Reasoning Models
LLMs trained with reinforcement learning to "think before they answer" by generating internal chains of reasoning — producing more accurate results on complex tasks like maths, coding, and multi-step logic at the cost of higher latency and token usage.
Why it matters
Reasoning models represent a new scaling paradigm — instead of just making models bigger, inference-time compute lets models "think harder" on demand. The key is knowing when the extra cost is worth it: complex analysis and coding benefit enormously, but simple queries don't.
How They Differ from Standard LLMs
Traditional LLMs generate answers token by token in a single forward pass — they essentially blurt out the first plausible continuation. Reasoning models add an explicit "thinking" phase before producing a final answer. During this phase, the model generates internal chain-of-thought tokens that explore the problem, consider edge cases, and self-correct mistakes.
The key architectural difference isn't in the model weights themselves but in how they're trained. Reasoning models use reinforcement learning (typically variants of GRPO or PPO) to reward outputs that arrive at correct answers through valid reasoning steps. This teaches the model to allocate more computation to harder problems — a form of inference-time scaling that trades speed for accuracy.
Key Examples
- OpenAI o1 / o3 / o4-mini — The series that popularised the paradigm. o1 introduced visible chain-of-thought reasoning; o3 and o4-mini refined cost-performance trade-offs with configurable "thinking effort" levels.
- DeepSeek R1 — An open-source reasoning model that demonstrated you don't need a trillion-dollar lab to build competitive reasoning capabilities. Its open weights made it a catalyst for community research into reasoning techniques.
- Claude with extended thinking — Anthropic's approach bakes reasoning into the Claude model family with adjustable effort levels, letting developers control how much thinking budget to allocate per request rather than choosing a separate model entirely.

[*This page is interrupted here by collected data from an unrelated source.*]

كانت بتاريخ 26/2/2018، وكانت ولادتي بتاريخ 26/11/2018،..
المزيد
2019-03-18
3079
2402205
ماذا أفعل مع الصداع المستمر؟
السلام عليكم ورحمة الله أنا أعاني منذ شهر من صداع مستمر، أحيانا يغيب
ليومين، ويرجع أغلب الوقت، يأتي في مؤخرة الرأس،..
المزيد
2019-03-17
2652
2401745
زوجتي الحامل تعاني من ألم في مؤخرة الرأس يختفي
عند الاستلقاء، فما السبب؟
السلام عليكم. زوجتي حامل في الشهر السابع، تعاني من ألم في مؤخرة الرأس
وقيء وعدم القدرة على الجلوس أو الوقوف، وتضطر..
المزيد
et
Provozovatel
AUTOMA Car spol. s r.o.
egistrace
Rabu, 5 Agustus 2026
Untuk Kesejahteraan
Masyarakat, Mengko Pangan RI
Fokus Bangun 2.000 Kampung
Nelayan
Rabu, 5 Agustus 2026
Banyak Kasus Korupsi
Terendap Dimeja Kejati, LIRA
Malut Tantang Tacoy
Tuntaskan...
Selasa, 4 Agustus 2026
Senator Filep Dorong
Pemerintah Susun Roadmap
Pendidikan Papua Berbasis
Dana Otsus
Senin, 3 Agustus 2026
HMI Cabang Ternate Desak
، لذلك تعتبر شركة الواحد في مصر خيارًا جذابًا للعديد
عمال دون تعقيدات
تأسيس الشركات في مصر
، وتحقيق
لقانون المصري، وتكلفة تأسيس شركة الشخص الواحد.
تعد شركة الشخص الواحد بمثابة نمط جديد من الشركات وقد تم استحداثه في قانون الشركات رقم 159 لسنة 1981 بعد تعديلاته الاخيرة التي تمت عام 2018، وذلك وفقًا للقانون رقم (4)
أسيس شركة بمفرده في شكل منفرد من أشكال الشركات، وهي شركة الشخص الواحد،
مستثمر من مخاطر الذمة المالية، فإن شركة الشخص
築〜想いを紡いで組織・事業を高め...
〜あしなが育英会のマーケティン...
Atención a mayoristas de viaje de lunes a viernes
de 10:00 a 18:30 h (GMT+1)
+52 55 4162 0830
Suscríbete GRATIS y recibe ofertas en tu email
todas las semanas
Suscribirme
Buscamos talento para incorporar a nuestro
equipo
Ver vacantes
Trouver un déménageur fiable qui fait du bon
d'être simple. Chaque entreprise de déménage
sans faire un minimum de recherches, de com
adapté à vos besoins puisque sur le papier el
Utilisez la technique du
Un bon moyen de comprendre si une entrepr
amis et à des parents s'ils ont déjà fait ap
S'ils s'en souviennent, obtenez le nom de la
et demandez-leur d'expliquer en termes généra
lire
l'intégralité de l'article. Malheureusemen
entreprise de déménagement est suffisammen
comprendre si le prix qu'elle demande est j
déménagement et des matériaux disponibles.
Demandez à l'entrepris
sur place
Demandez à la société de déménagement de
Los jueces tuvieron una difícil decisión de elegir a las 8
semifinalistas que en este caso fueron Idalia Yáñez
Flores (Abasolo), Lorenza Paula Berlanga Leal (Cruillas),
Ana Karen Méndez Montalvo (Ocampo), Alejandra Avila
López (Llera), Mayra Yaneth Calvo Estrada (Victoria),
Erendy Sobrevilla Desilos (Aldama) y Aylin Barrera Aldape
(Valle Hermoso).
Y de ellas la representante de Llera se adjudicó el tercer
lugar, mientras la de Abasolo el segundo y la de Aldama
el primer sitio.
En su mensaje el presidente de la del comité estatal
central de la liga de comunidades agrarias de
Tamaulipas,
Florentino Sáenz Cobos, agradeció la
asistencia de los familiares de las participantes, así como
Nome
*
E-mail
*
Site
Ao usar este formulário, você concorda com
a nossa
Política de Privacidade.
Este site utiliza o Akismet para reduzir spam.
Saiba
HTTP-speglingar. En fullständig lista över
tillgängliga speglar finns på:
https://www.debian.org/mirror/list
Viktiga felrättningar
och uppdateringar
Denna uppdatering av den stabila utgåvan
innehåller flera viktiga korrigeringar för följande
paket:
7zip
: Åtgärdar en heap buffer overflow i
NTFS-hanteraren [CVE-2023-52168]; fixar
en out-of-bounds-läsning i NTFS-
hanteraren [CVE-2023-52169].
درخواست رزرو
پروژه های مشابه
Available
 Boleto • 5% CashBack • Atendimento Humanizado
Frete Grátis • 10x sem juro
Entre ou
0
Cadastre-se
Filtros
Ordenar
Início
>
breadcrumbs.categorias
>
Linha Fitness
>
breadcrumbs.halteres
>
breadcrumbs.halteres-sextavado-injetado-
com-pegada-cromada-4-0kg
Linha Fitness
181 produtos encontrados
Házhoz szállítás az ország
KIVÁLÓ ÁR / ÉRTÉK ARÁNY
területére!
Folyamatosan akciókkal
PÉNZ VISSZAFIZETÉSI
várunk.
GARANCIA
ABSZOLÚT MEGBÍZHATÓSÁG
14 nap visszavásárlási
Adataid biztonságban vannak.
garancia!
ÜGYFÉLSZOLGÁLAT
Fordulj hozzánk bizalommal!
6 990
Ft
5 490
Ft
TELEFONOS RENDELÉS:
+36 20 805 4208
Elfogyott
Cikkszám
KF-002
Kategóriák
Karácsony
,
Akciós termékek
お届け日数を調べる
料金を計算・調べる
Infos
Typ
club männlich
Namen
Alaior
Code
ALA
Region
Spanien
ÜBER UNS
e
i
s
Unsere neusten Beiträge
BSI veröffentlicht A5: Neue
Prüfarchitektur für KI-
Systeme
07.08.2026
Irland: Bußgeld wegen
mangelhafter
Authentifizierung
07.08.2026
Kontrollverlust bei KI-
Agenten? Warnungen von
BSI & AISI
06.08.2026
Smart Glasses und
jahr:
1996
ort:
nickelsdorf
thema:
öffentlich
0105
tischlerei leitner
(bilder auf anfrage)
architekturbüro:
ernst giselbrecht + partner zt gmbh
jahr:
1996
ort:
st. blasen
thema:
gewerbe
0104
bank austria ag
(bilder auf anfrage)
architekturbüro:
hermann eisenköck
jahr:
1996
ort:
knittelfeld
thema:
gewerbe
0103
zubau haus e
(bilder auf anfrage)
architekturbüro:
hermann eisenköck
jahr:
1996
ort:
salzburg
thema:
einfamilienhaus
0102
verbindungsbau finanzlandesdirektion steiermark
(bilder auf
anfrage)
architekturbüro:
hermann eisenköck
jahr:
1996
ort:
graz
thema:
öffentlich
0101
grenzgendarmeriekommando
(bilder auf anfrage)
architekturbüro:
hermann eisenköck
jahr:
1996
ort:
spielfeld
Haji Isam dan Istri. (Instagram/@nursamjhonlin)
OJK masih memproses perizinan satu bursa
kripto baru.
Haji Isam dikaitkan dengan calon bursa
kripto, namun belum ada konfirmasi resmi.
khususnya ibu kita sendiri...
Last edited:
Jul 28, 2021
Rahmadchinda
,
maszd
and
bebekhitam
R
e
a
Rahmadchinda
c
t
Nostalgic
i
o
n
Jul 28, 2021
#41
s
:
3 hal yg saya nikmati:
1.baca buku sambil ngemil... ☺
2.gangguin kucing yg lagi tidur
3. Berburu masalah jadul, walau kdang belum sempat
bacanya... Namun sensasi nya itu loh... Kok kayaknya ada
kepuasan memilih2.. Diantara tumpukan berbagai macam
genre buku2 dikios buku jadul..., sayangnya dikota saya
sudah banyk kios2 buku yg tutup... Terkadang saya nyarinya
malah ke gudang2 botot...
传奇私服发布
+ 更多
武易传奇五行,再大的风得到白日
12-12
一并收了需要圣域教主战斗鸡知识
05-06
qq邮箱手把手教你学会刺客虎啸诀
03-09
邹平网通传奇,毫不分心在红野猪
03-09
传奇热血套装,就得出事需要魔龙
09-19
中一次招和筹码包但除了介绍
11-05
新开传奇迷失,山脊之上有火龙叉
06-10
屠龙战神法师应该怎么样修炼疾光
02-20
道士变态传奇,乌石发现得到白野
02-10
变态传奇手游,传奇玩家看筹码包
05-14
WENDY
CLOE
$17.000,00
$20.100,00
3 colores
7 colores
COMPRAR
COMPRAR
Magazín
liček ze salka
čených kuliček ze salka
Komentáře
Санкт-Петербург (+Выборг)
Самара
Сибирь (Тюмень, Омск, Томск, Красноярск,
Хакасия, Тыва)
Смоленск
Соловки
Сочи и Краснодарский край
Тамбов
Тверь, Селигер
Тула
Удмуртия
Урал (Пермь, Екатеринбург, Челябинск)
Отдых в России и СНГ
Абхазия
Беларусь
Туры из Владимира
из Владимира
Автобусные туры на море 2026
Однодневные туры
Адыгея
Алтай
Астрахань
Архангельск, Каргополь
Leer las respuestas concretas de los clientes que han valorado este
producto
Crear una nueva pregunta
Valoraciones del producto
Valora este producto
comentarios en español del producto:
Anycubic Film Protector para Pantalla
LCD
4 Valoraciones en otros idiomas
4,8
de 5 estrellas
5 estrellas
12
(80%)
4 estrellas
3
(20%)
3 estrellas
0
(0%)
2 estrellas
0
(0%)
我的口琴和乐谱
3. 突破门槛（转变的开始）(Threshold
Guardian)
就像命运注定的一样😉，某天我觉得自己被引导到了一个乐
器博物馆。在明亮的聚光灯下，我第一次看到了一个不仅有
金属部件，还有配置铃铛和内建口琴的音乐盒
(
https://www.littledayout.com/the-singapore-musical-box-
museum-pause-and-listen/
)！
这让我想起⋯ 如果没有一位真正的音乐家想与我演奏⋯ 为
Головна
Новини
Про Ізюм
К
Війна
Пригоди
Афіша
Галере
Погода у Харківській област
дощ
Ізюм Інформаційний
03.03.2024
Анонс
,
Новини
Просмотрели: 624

Trade-offs and When to Use Them
Reasoning models are not a universal upgrade. They are slower (often 10-60 seconds for complex queries) and consume significantly more tokens — both of which translate directly to higher cost. For straightforward tasks like summarisation, translation, or simple Q&A, a standard model is faster, cheaper, and often just as accurate.
Research consistently shows diminishing and sometimes negative returns on low-complexity tasks. A reasoning model asked to draft a friendly email may overthink it, producing stilted or over-qualified output. The real gains show up on multi-step logic, competitive programming, advanced maths, and tasks requiring the model to catch its own mistakes before committing to an answer.
The practical takeaway: route complex analytical work to reasoning models and keep simple tasks on standard models. Most production systems benefit from a mix of both rather than defaulting to the most capable option for everything.